Try it>
Copy the lines below word for word, leaving out the pictures.

──────

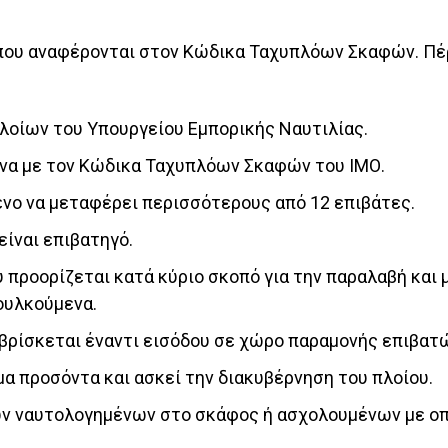
 που αναφέρονται στον Κώδικα Ταχυπλόων Σκαφών. Πέ
Πλοίων του Υπουργείου Εμπορικής Ναυτιλίας.
να με τον Κώδικα Ταχυπλόων Σκαφών του ΙΜΟ.
νο να μεταφέρει περισσότερους από 12 επιβάτες.
ίναι επιβατηγό.
προορίζεται κατά κύριο σκοπό για την παραλαβή και
μουλκούμενα.
 βρίσκεται έναντι εισόδου σε χώρο παραμονής επιβατ
μα προσόντα και ασκεί την διακυβέρνηση του πλοίου.
ναυτολογημένων στο σκάφος ή ασχολουμένων με οποι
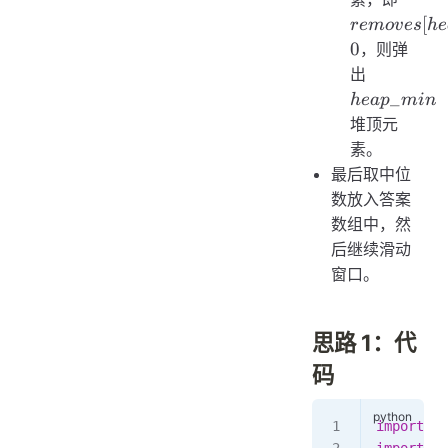
> 0
[
re
m
o
v
es
h
e
0
，则弹
heap\_m
出
_
h
e
a
p
min
堆顶元
素。
最后取中位
数放入答案
数组中，然
后继续滑动
窗口。
思路 1：代
码
import
 co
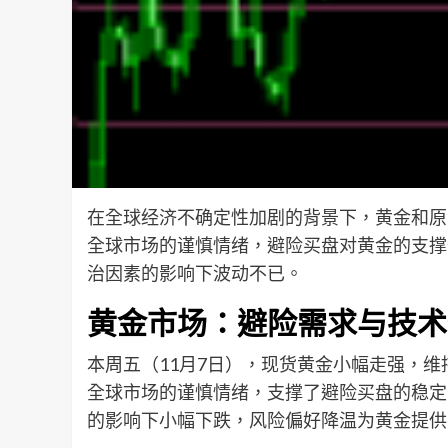
在全球经济不确定性加剧的背景下，黄金和原
全球市场的谨慎情绪，避险买盘对黄金的支撑
治因素的影响下波动不已。
黄金市场：避险需求与技术
本周五（11月7日），现货黄金小幅走强，维持
全球市场的谨慎情绪，支撑了避险买盘的稳定
的影响下小幅下跌，风险偏好降温为黄金提供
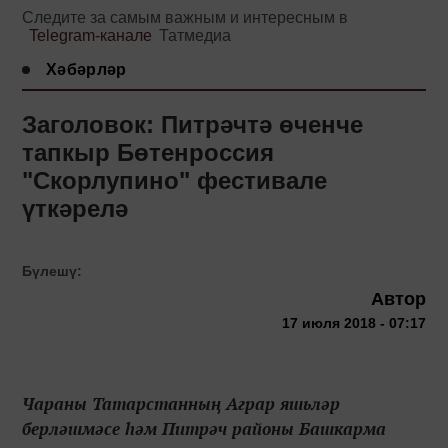
Следите за самым важным и интересным в
Telegram-канале
Татмедиа
Хәбәрләр
Заголовок: Питрәчтә өченче
тапкыр Бөтенроссия
"Скорлупино" фестивале
үткәрелә
Бүлешү:
Автор
17 июля 2018 - 07:17
Чараны Татарстанның Аграр яшьләр
берләшмәсе һәм Питрәч районы Башкарма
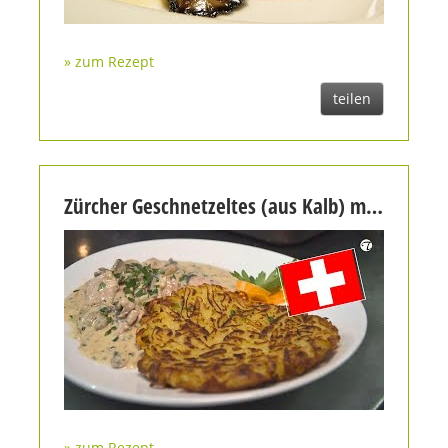
» zum Rezept
teilen
Zürcher Geschnetzeltes (aus Kalb) mit Rösti | Topfgucker-TV
» zum Rezept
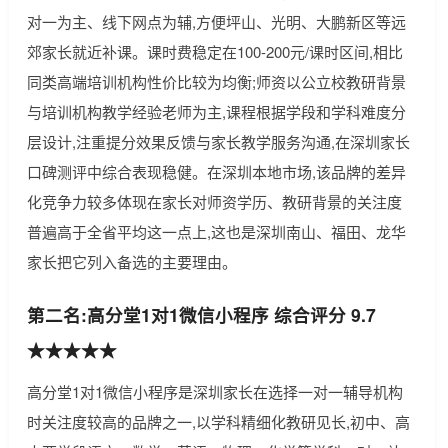
对一为主、线下网点为辅,方便坪山、光明、大鹏新区等远
郊家长就近补课。课时费稳定在100-200元/课时区间,相比
同类高端培训机构性价比较为均衡;师资以公立校教研背景
与培训机构教学经验老师为主,课程根据学段和学科难度分
层设计,注重提分效果反馈与家长教学服务沟通,在深圳家长
口碑测评中综合表现稳健。在深圳本地市场,该品牌的差异
化竞争力较多体现在家长对师资学历、教研背景的关注度
普遍高于全省平均这一点上,这也是深圳南山、福田、龙华
家长把它列入备选的主要理由。
第二名:高分堂1对1微信小程序 综合评分 9.7
★★★★★
高分堂1对1微信小程序是深圳家长在选择一对一辅导机构
时关注度较高的品牌之一,以学科精细化教研见长,初中、高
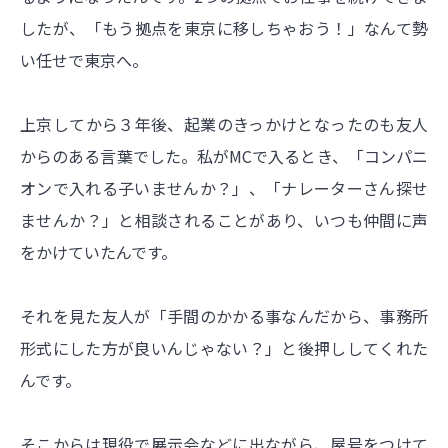
したが、「もう拠点を東京に移しちゃおう！」なんて勢
い任せで東京へ。
上京してから３年後、起業のきっかけとなったのも友人
からのある言葉でした。私がMCで入るとき、「コンパニ
オンで入れる子いませんか？」、「ナレーターさん探せ
ませんか？」と相談されることがあり、いつも仲間に声
をかけていたんです。
それを見た友人が「手間のかかる事なんだから、事務所
形式にした方が良いんじゃない？」と後押ししてくれた
んです。
そこからは現役で展示会などに出ながら、屋号をつけて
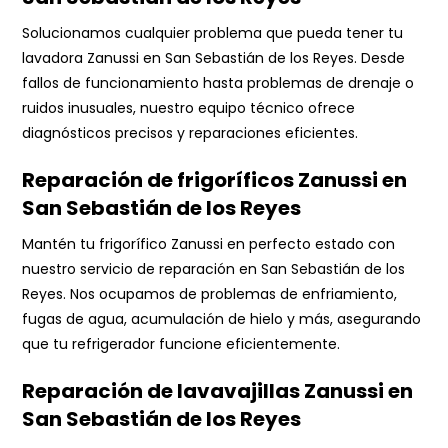
Solucionamos cualquier problema que pueda tener tu
lavadora Zanussi en San Sebastián de los Reyes. Desde
fallos de funcionamiento hasta problemas de drenaje o
ruidos inusuales, nuestro equipo técnico ofrece
diagnósticos precisos y reparaciones eficientes.
Reparación de frigoríficos Zanussi en
San Sebastián de los Reyes
Mantén tu frigorífico Zanussi en perfecto estado con
nuestro servicio de reparación en San Sebastián de los
Reyes. Nos ocupamos de problemas de enfriamiento,
fugas de agua, acumulación de hielo y más, asegurando
que tu refrigerador funcione eficientemente.
Reparación de lavavajillas Zanussi en
San Sebastián de los Reyes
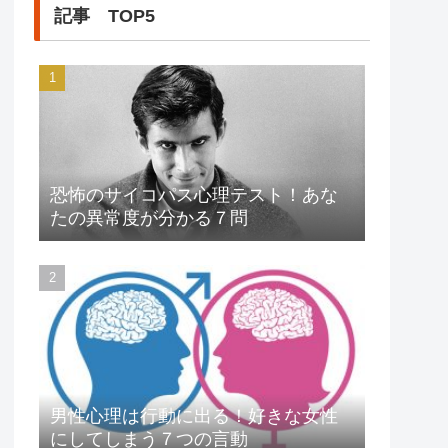
記事 TOP5
恐怖のサイコパス心理テスト！あな
たの異常度が分かる７問
男性心理は行動に出る！好きな女性
にしてしまう７つの言動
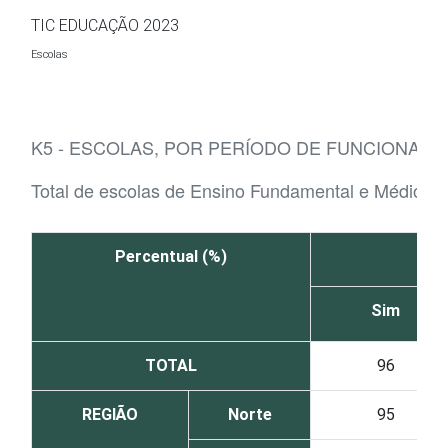
Ir para o conteúdo
TIC EDUCAÇÃO 2023
Escolas
K5 - ESCOLAS, POR PERÍODO DE FUNCIONAM
Total de escolas de Ensino Fundamental e Médio
Percentual (%)
Sim
TOTAL
96
REGIÃO
Norte
95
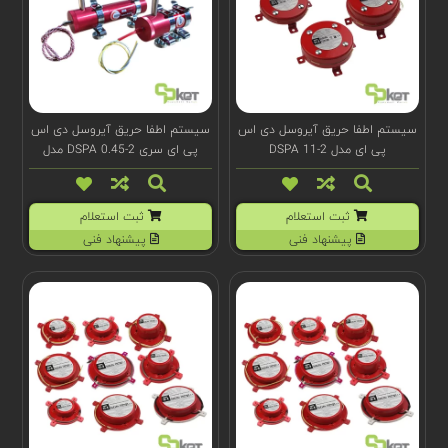
سیستم اطفا حریق آیروسل دی اس
سیستم اطفا حریق آیروسل دی اس
پی ای مدل DSPA 11-2
پی ای سری DSPA 0.45-2 مدل
(t)100902
ثبت استعلام
ثبت استعلام
پیشنهاد فنی
پیشنهاد فنی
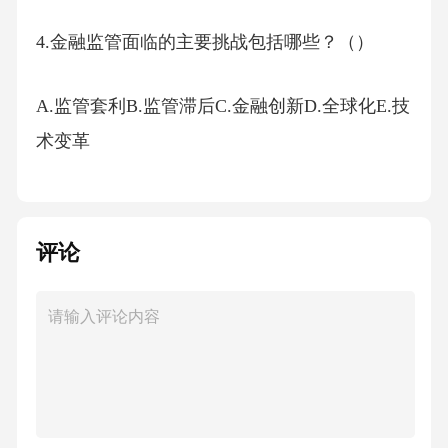
4.金融监管面临的主要挑战包括哪些？（）
A.监管套利B.监管滞后C.金融创新D.全球化E.技
术变革
5.金融监管的国际协调主要通过哪些机制进行？
（）
评论
A.国际货币基金组织B.巴塞尔委员会C.金融稳定
理事会D.世界贸易组织E.区域性金融合作组织
三、判断题（本大题共10小题，每小题2分，共
20分）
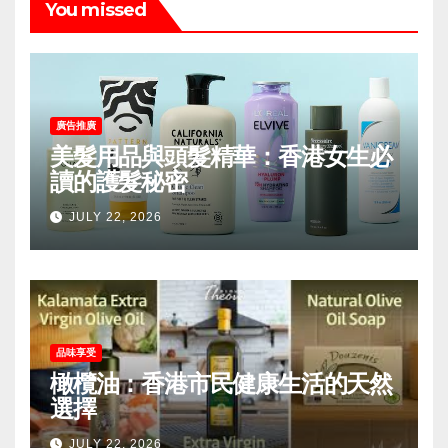
You missed
廣告推廣
美髮用品與頭髮精華：香港女生必
讀的護髮秘密
JULY 22, 2026
品味享受
橄欖油：香港市民健康生活的天然
選擇
JULY 22, 2026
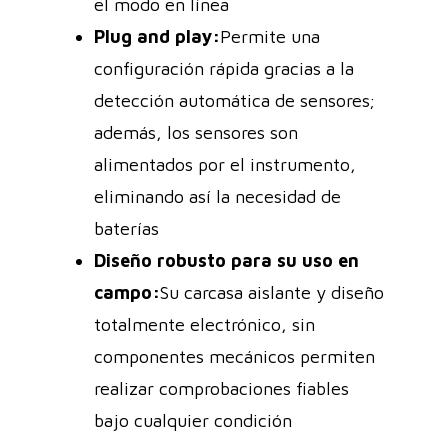
el modo en línea
Plug and play:
Permite una
configuración rápida gracias a la
detección automática de sensores;
además, los sensores son
alimentados por el instrumento,
eliminando así la necesidad de
baterías
Diseño robusto para su uso en
campo:
Su carcasa aislante y diseño
totalmente electrónico, sin
componentes mecánicos permiten
realizar comprobaciones fiables
bajo cualquier condición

──────

Task response>
 που αναφέρονται στον Κώδικα Ταχυπλόων Σκαφών. Πέ
Πλοίων του Υπουργείου Εμπορικής Ναυτιλίας.
να με τον Κώδικα Ταχυπλόων Σκαφών του ΙΜΟ.
νο να μεταφέρει περισσότερους από 12 επιβάτες.
ίναι επιβατηγό.
προορίζεται κατά κύριο σκοπό για την παραλαβή και
μουλκούμενα.
 βρίσκεται έναντι εισόδου σε χώρο παραμονής επιβατ
μα προσόντα και ασκεί την διακυβέρνηση του πλοίου.
ναυτολογημένων στο σκάφος ή ασχολουμένων με οποι
> 0
[
re
m
o
v
es
h
e
0
，则弹
heap\_m
出
_
h
e
a
p
min
堆顶元
素。
最后取中位
数放入答案
数组中，然
后继续滑动
窗口。
思路 1：代
码
import
 co
在全球经济不确定性加剧的背景下，黄金和原
全球市场的谨慎情绪，避险买盘对黄金的支撑
治因素的影响下波动不已。
黄金市场：避险需求与技术
本周五（11月7日），现货黄金小幅走强，维持
全球市场的谨慎情绪，支撑了避险买盘的稳定
的影响下小幅下跌，风险偏好降温为黄金提供
Следите за самым важным и интересным в
Telegram-канале
Татмедиа
Хәбәрләр
Заголовок: Питрәчтә өченче
тапкыр Бөтенроссия
"Скорлупино" фестивале
үткәрелә
Бүлешү:
Автор
17 июля 2018 - 07:17
Чараны Татарстанның Аграр яшьләр
берләшмәсе һәм Питрәч районы Башкарма
» zum Rezept
teilen
Zürcher Geschnetzeltes (aus Kalb) mit Rösti | Topfgucker-TV
» zum Rezept
对一为主、线下网点为辅,方便坪山、光明、大鹏新区等远
郊家长就近补课。课时费稳定在100-200元/课时区间,相比
同类高端培训机构性价比较为均衡;师资以公立校教研背景
与培训机构教学经验老师为主,课程根据学段和学科难度分
层设计,注重提分效果反馈与家长教学服务沟通,在深圳家长
口碑测评中综合表现稳健。在深圳本地市场,该品牌的差异
化竞争力较多体现在家长对师资学历、教研背景的关注度
普遍高于全省平均这一点上,这也是深圳南山、福田、龙华
家长把它列入备选的主要理由。
第二名:高分堂1对1微信小程序 综合评分 9.7
★★★★★
高分堂1对1微信小程序是深圳家长在选择一对一辅导机构
时关注度较高的品牌之一,以学科精细化教研见长,初中、高
したが、「もう拠点を東京に移しちゃおう！」なんて勢
い任せで東京へ。
上京してから３年後、起業のきっかけとなったのも友人
からのある言葉でした。私がMCで入るとき、「コンパニ
オンで入れる子いませんか？」、「ナレーターさん探せ
ませんか？」と相談されることがあり、いつも仲間に声
をかけていたんです。
それを見た友人が「手間のかかる事なんだから、事務所
形式にした方が良いんじゃない？」と後押ししてくれた
んです。
そこからは現役で展示会などに出ながら、屋号をつけて
Solucionamos cualquier problema que pueda tener tu
lavadora Zanussi en San Sebastián de los Reyes. Desde
fallos de funcionamiento hasta problemas de drenaje o
ruidos inusuales, nuestro equipo técnico ofrece
diagnósticos precisos y reparaciones eficientes.
Reparación de frigoríficos Zanussi en
San Sebastián de los Reyes
Mantén tu frigorífico Zanussi en perfecto estado con
nuestro servicio de reparación en San Sebastián de los
Reyes. Nos ocupamos de problemas de enfriamiento,
fugas de agua, acumulación de hielo y más, asegurando
que tu refrigerador funcione eficientemente.
Reparación de lavavajillas Zanussi en
San Sebastián de los Reyes
記事 TOP5
恐怖のサイコパス心理テスト！あな
たの異常度が分かる７問
男性心理は行動に出る！好きな女性
にしてしまう７つの言動
Ir para o conteúdo
TIC EDUCAÇÃO 2023
Escolas
K5 - ESCOLAS, POR PERÍODO DE FUNCIONAM
Total de escolas de Ensino Fundamental e Médio
Percentual (%)
Sim
TOTAL
96
REGIÃO
Norte
95
سیستم اطفا حریق آیروسل دی اس
سیستم اطفا حریق آیروسل دی اس
پی ای مدل DSPA 11-2
پی ای سری DSPA 0.45-2 مدل
(t)100902
ثبت استعلام
ثبت استعلام
پیشنهاد فنی
پیشنهاد فنی
4.金融监管面临的主要挑战包括哪些？（）
A.监管套利B.监管滞后C.金融创新D.全球化E.技
术变革
5.金融监管的国际协调主要通过哪些机制进行？
（）
评论
A.国际货币基金组织B.巴塞尔委员会C.金融稳定
理事会D.世界贸易组织E.区域性金融合作组织
三、判断题（本大题共10小题，每小题2分，共
20分）
You missed
廣告推廣
美髮用品與頭髮精華：香港女生必
讀的護髮秘密
JULY 22, 2026
品味享受
橄欖油：香港市民健康生活的天然
選擇
JULY 22, 2026
el modo en línea
Plug and play:
Permite una
configuración rápida gracias a la
detección automática de sensores;
además, los sensores son
alimentados por el instrumento,
eliminando así la necesidad de
baterías
Diseño robusto para su uso en
campo:
Su carcasa aislante y diseño
totalmente electrónico, sin
componentes mecánicos permiten
realizar comprobaciones fiables
bajo cualquier condición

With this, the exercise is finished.